Gemma4:31b-coding-mtp-bf16 - slow on Macbook M5 128gb
Posted by chimph@reddit | LocalLLaMA | View on Reddit | 15 comments
Very quick initial test of Gemma 4 new MTP model via Ollama (llama.cpp doesnt support yet)
https://blog.google/innovation-and-ai/technology/developers-tools/multi-token-prediction-gemma-4/
Running in Open Webui to view token/s output and I get 10-12 tok/s
Will have to wait for benchmarks to see if this is worth running instead of Qwen3.6 27b or Qwen3 Coder Next for tasks that dont need babysat.

ConversationNice3225@reddit
Ollama uses llamacpp under the hood, and as you already noted they haven't implemented MTP.

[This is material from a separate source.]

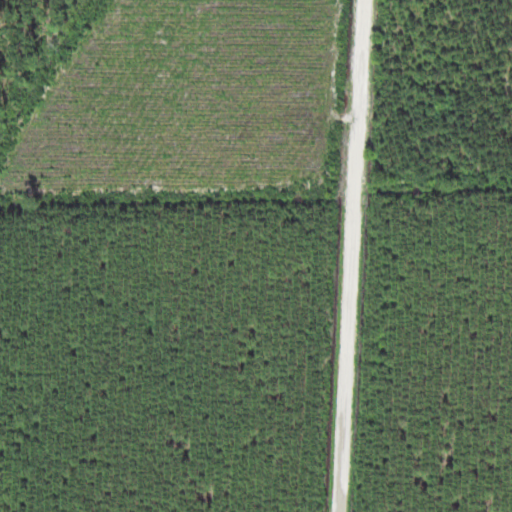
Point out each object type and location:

To run the new MTP model you probably have to run MTPLX? Unfortunately I don't follow the Mac ecosystem, so I don't know more.
pkief@reddit
Ollama already has support it seems, check this PR: https://github.com/ollama/ollama/pull/15980
pkief@reddit
Just noticed, it's actually also mentioned in their release notes: https://github.com/ollama/ollama/releases/tag/v0.23.1
chimph@reddit (OP)
Read the release article I linked. It specifically links to Ollama and the model
redmctrashface@reddit
That's barely usable. It's quite deceiving for the M5 max but I guess the bandwidth culprit hits hard.
DragonfruitIll660@reddit
12 is not bad, the BF 16 is like 60ish Gbs right? Not too bad overall.
chimph@reddit (OP)
I was under the impression (perhaps wrongly) that MTP would give a boost to dense model
Accomplished_Ad9530@reddit
Looking at your PP rate it definitely should. What TG rate do you get without MTP?
chimph@reddit (OP)
ah. so I pulled gemma4:31b-mlx-bf16 (3 weeks old) which is clearly the exact same model as it instantly resolved. And generation is actually a lot faster with the MTP version.
For the same test I only got 7 tok/s for the non MTP
Accomplished_Ad9530@reddit
Huh, I wouldn’t expect MTP to increase PP speed by 4x. I wonder what’s going on there.
chimph@reddit (OP)
tested again properly in a new chat within open webui:
MTP: PP 402. TG 13.64
non MTP: PP 436 TG 7.24
So a decent improvement in TG but no difference for PP
Accomplished_Ad9530@reddit
Ah, cool, that matches my expectations well. Thanks for rerunning your tests.
chimph@reddit (OP)
Oh probably my bad. I ran the new test in the same context. Let me test properly in a bit
FrozenFishEnjoyer@reddit
This must be an M5 Max right?
Also what's the quant here?
chimph@reddit (OP)
yes M5 Max. Model is unquantised. Have edited the post with new findings.